_Objective_. Continue the passage on the sinlessness of the Lord Jesus, picking up right after its last sentence.

_Document passage_.
Thus we see Him in the early chapters of Matthew, who is the Son in the glorious Trinity (Matt. 28:19), co-equal with the Father and the Holy Ghost, enter into the world as man, yet Emmanuel, to be the Saviour of His people, and their Ruler, who was not a child of days, but the Lord of Eternity; and their all-discerning and righteous Judge, and the One who will drive before His victorious feet all darkness and the power of death and fill His kingdom and the whole earth with the light of the knowledge of God which shines even now in His face for all who believe.

Chapter 4

The Sinlessness of the Lord Jesus: Why it Must Be

Never once did He confess sin; never once asked for pardon, though He enjoined both upon all others. Indeed, for all others this returning as prodigal, humble and repentant, was the one way that He set forth to the peace and rest of the Father's forgiveness. Yet He never gave a hint, He never breathed a prayer, that implied that He needed this. He challenged His enemies to convince Him of sin. He declared positively that He did always the things that pleased His Father. He had power on earth to forgive sin, but needed no forgiveness Himself. — ADAPTED.

_Entries supplied_.
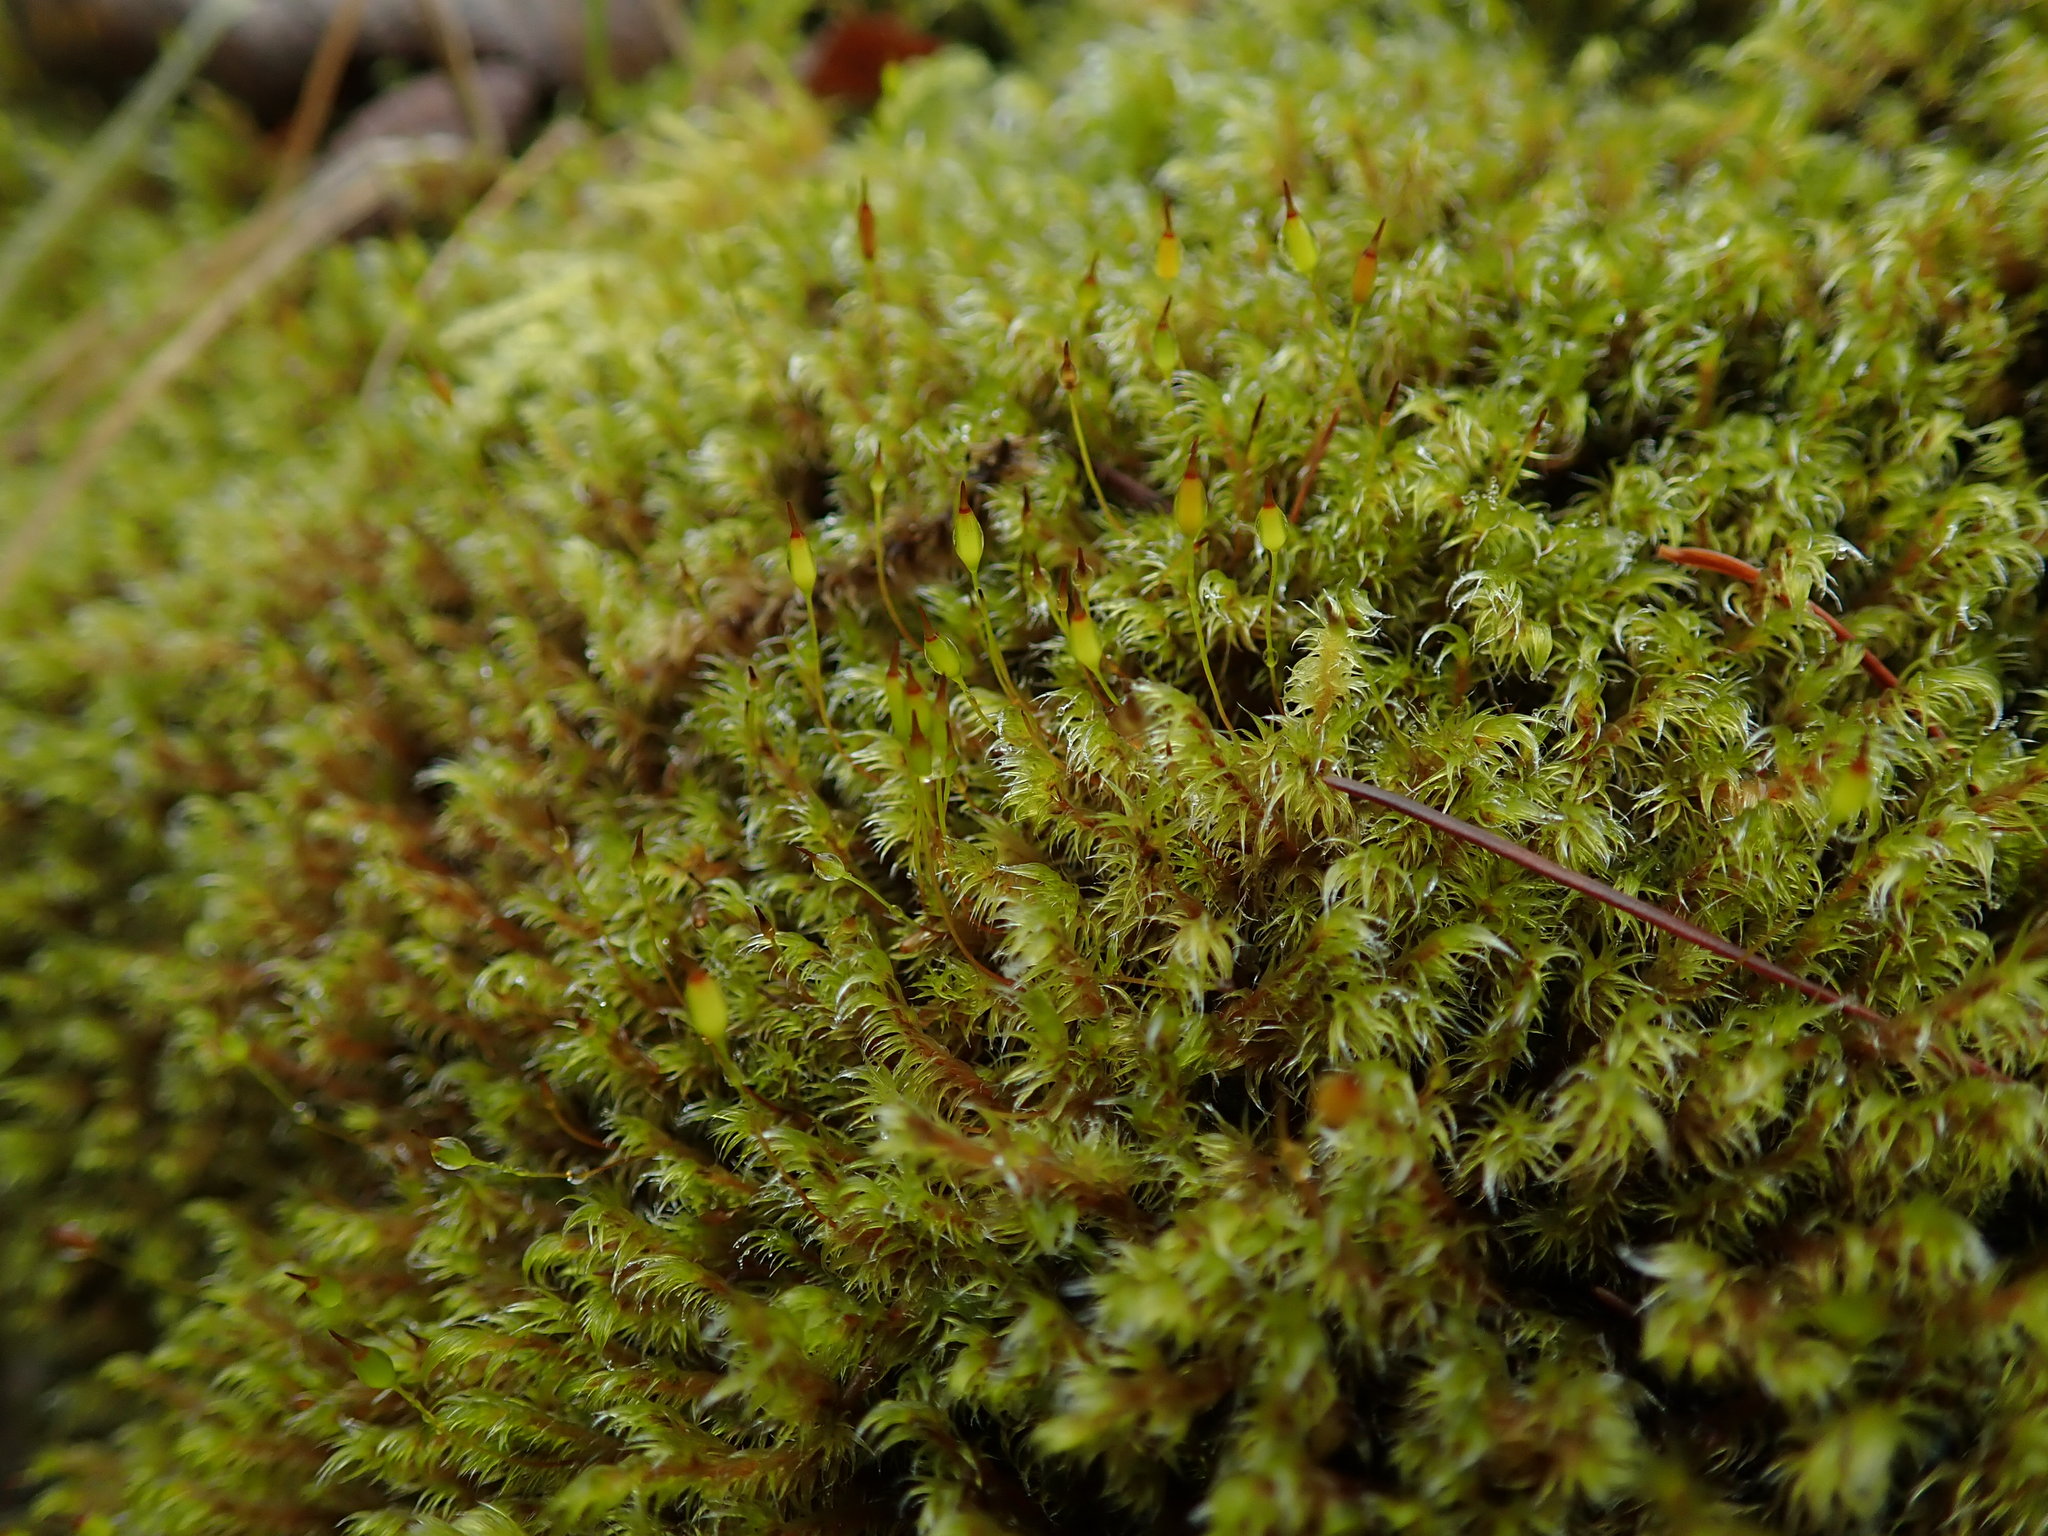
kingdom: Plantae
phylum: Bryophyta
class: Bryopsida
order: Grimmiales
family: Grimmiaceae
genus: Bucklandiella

* * *

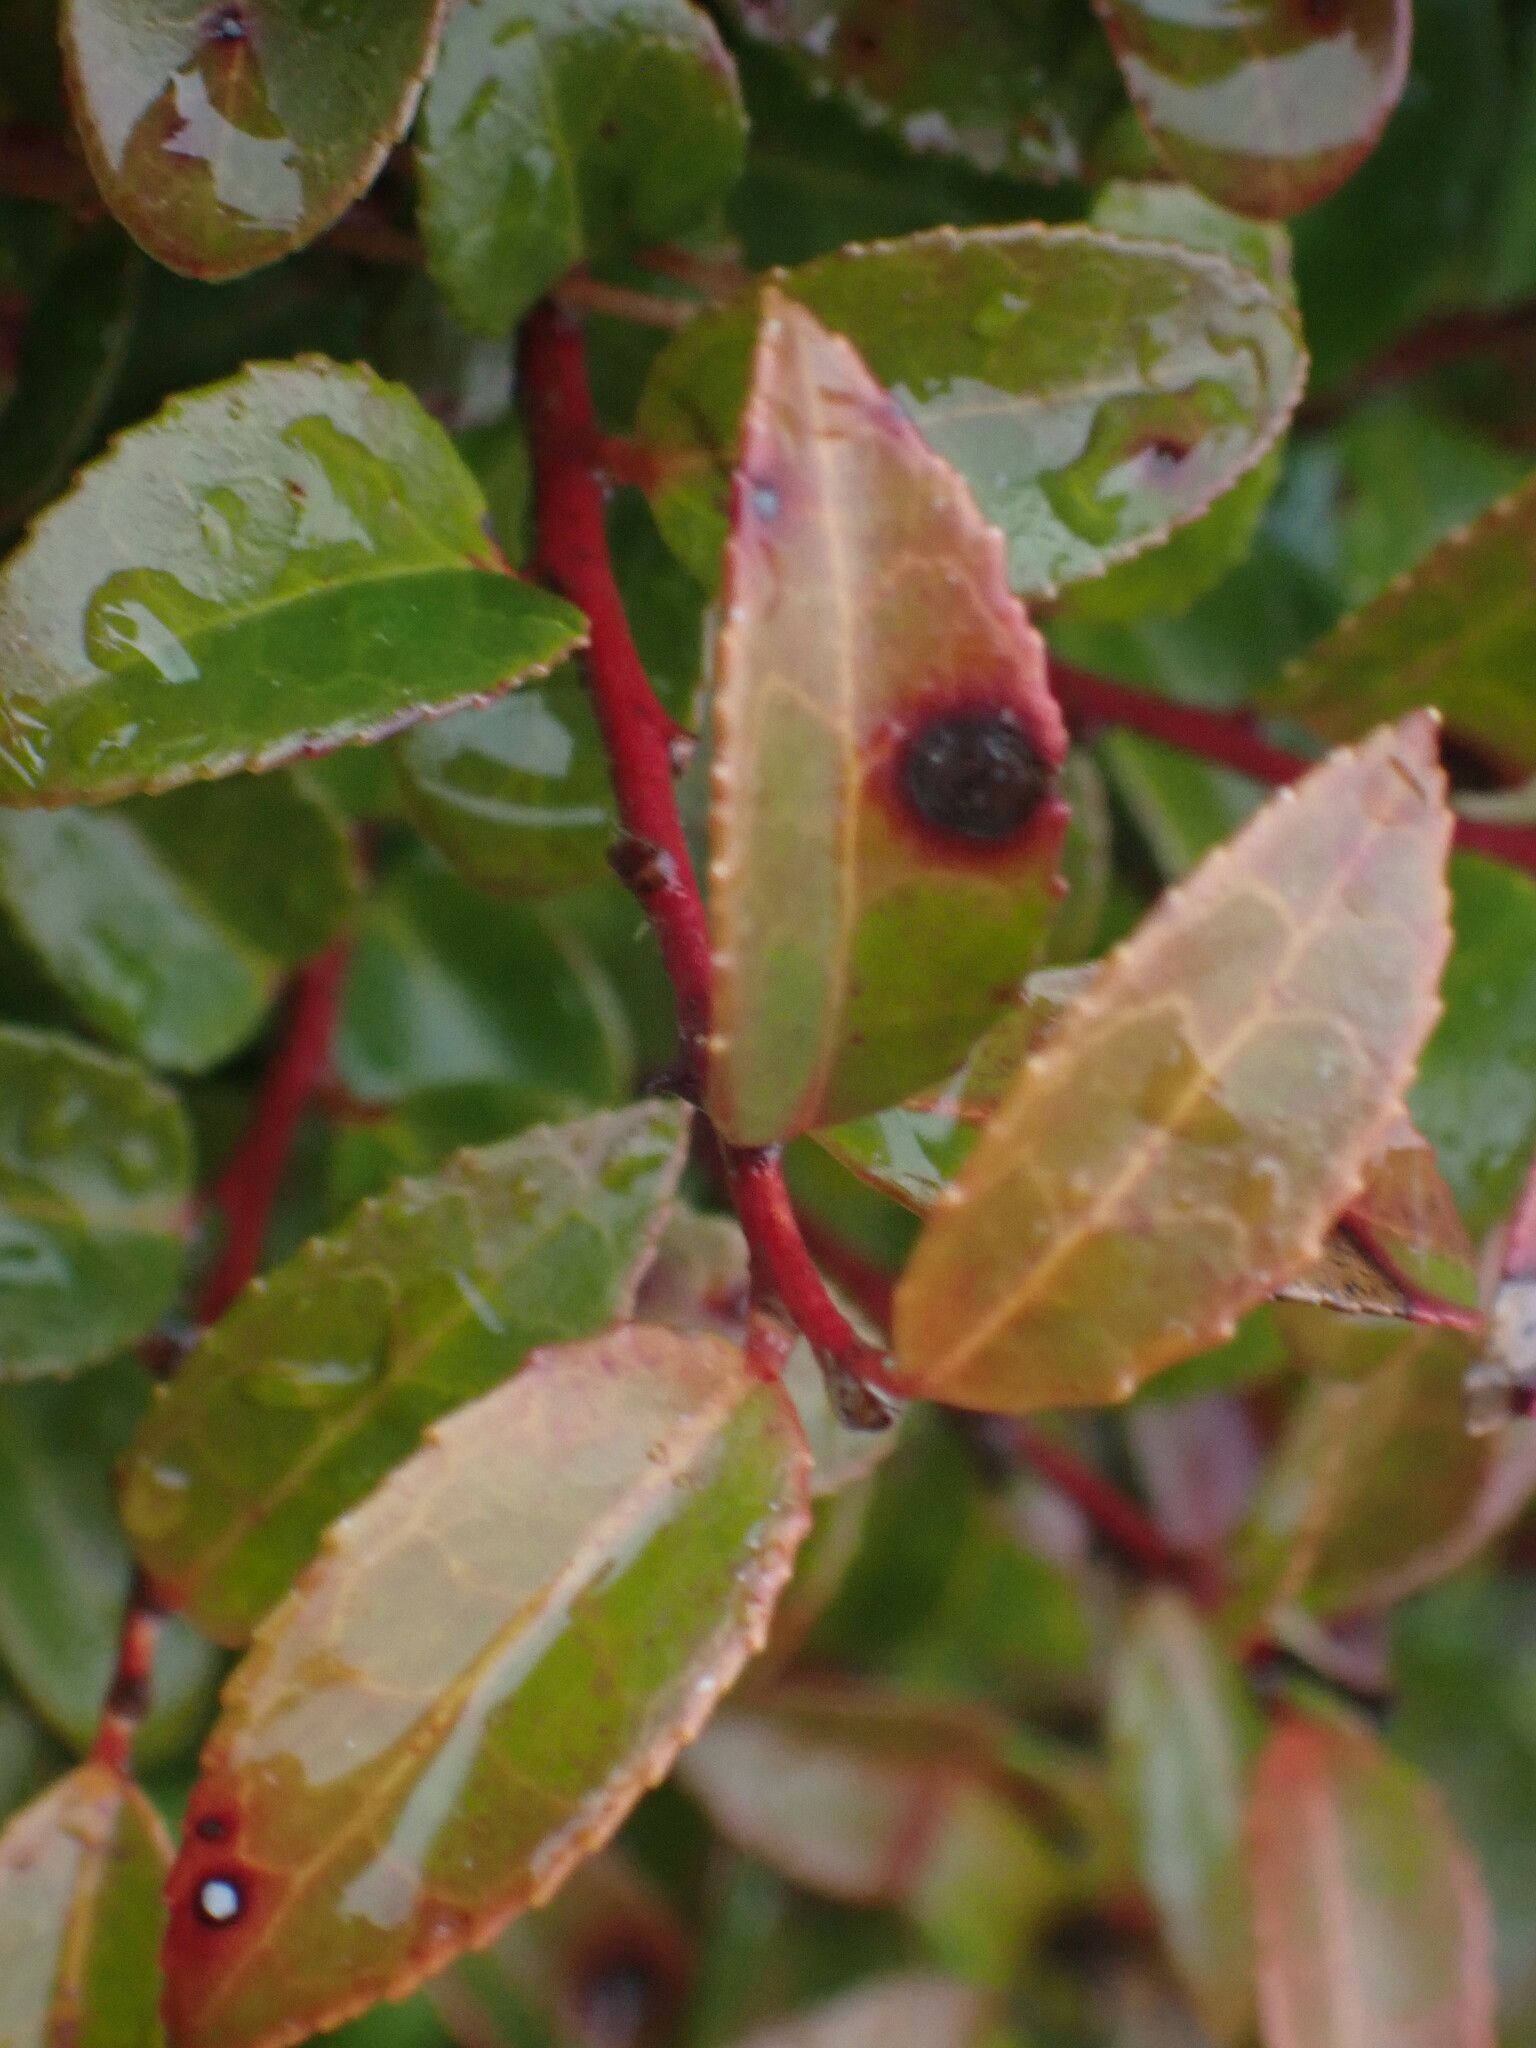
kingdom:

_Exercise response_.
Three words are given in Scripture to define sin; they are brought together in Exodus 34:7, Psalm 32 and Psalm 51 — they are transgression, iniquity and sin. These words are not mere synonyms that could displace one another and nothing be lost, for each has its own terrible meaning. TRANSGRESSION is revolt from, it means a tearing of oneself away. God has declared His will for men, but they prefer their own wills, and in pursuit of their own wills they tear themselves away from God. INIQUITY means twisted, crooked, perverse. God has laid down a road for the feet of men to tread, and that road is as straight as His everlasting sceptre, but men have made for themselves crooked ways (Isa. 59:8); they are a crooked and perverse generation (Phil. 2:15). SIN means missing the mark. God has set up His mark, the end at which every man should aim. God Himself should be the end and aim of every man's life, but every man has substituted self for God, and set up his own mark to displace God's; and has missed the very mark and purpose of his existence. Along with sin in this threefold character goes GUILE; it permeates the life of every man who has not been honest before God. His effort is to appear different to what he knows himself to be, to cover up and hide his sinfulness and even to imagine that he can deceive God Himself as to it. Then the New Testament gives us a striking definition of sin in 1 John 3:4, where we should read, "for sin is lawlessness," and that covers all that sin is; it is not a mere yielding to the sudden and capricious impulses of our nature, but the determination that lies deep in a man's will, though perhaps seldom expressed, to go his own way and be independent of God.

As we consider what sin is as it is defined for us in the Scriptures, we are conscious that we must plead guilty before God to transgression and iniquity and sin, and confess that it is not only in practice that we are sinners, but that we are sinners in our very nature; that what we have done springs out of what we are; the fruit reveals the nature of the root. But we are equally conscious that in this respect our Lord stands out in complete contrast to all that we are; our minds recoil from even the suggestion that there was sin in Him; our spiritual instinct tells us that He was not as we are, that He would be of no use to us if He had been, and we find that these instincts are confirmed by the plainest possible statements in the Word of God.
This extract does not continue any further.